Across North America, electronic smart meters are replacing traditional meters. These meters record consumption at frequent intervals, commonly 5 minutes, 15 minutes, or one hour, and then deliver that information to a central database where it is used to assemble customer invoices.
The advantages to utilities and regulators are clear. Interval meters allow regulators to pass time-based pricing signals on to customers, reflecting the variability in the wholesale market. For example, real-time pricing (based on the variable wholesale price) or time-of-use pricing will motivate consumers to shift consumption to preferred times when they will pay less.
For energy managers, smart meters create a new high volume source of data in addition to the monthly flow of invoices. This extra information adds complexity but can be used to improve decision making. In fact, some kind of analysis of interval readings is import for all users exposed to time-based tariffs.
ManagingEnergy handles both traditional non-interval and interval meters. For interval meters it stores both interval readings and invoice details, ongoing.
To speed up reporting, ManagingEnergy is continually aggregating new interval data into 15-minute, hourly, daily, and monthly values. When a report, dashboard, or export is called, it makes use of the most appropriate rolled-up version of the data to avoid churning through the thousands of readings originally collected by the meter.

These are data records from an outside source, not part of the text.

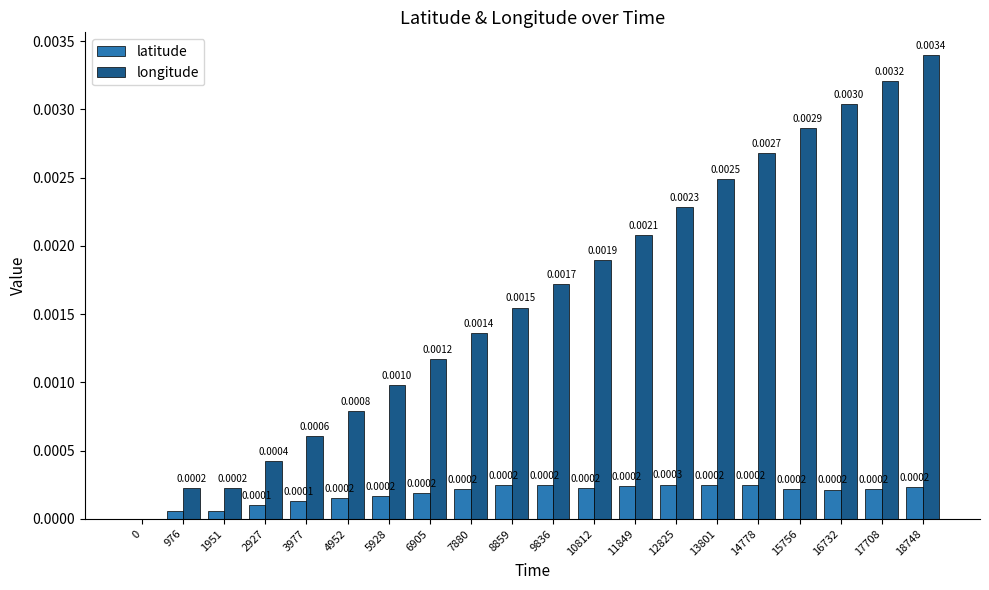

Between 2927 and 12825, which series saw the biggest shift?

longitude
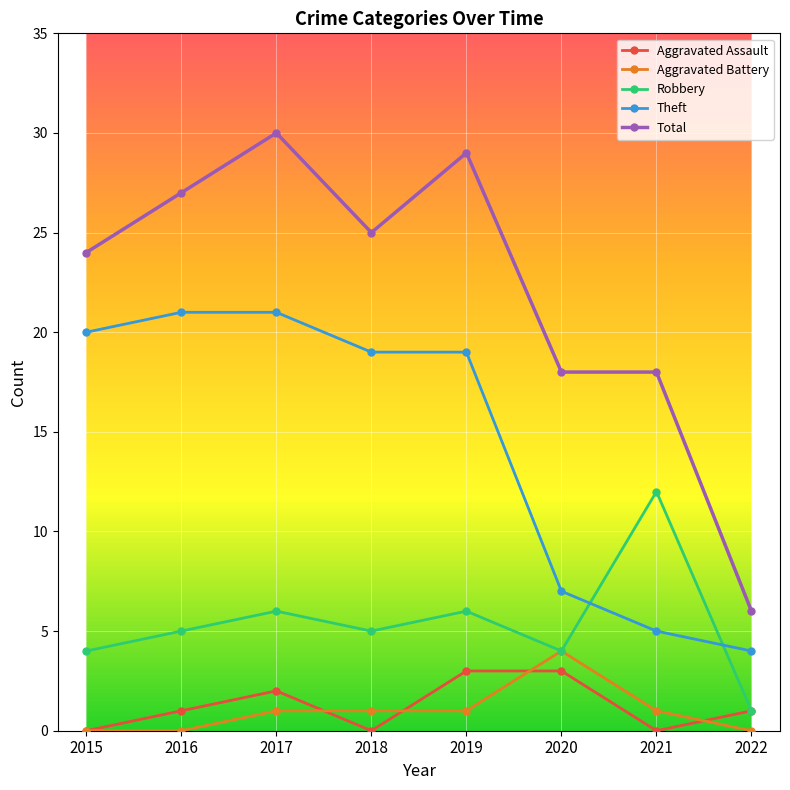

Read the Theft value at 2016.

21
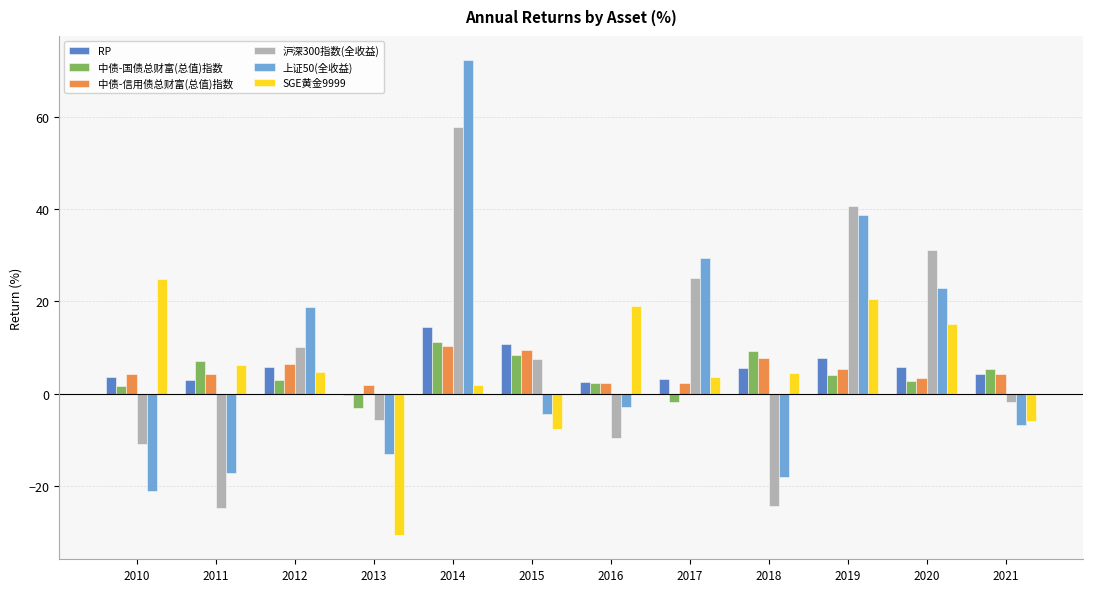

What is the sum of all 沪深300指数(全收益) values?

95.5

Invoices include consumption values. When an invoice is entered, the invoiced consumption replaces the monthly aggregated value if there is one. In the event that interval data arrives after the invoice has been entered, the invoiced consumption will remain as the monthly value.
Invoiced consumption values replace monthly interval data roll-ups. When a user is working with monthly-resolution readings from an interval meter, those values are based on the invoiced amounts, where they exist, rather than monthly aggregation of the interval readings.
Where invoices are missing or have not yet been entered, the interval aggregation is used.
When invoiced periods don't match calendar months...
Utilities, when invoicing based on interval data, will normally align invoiced reading periods with calendar months. However this will not always be true. To illustrate, invoices do not match calendar months in the diagram below. Suppose Invoice B, which covers part of January and part of February, is entered after the interval data for all of February. In this case, the February portion of the Invoice B reading will replace the full month interval value on dashboards, reports and exports, even though it represents only part of the month.
Reconciling Invoiced Consumption with Interval Readings
The invoiced consumption should always match the interval readings, especially since the utility is using those readings to assemble the invoice. Nonetheless this alignment is worth confirming. It is important to understand that only the monthly roll-up is changed when an invoice is entered. The meter source data remains intact. When reconciling interval readings with invoiced consumption, ManagingEnergy goes back to the meter source data.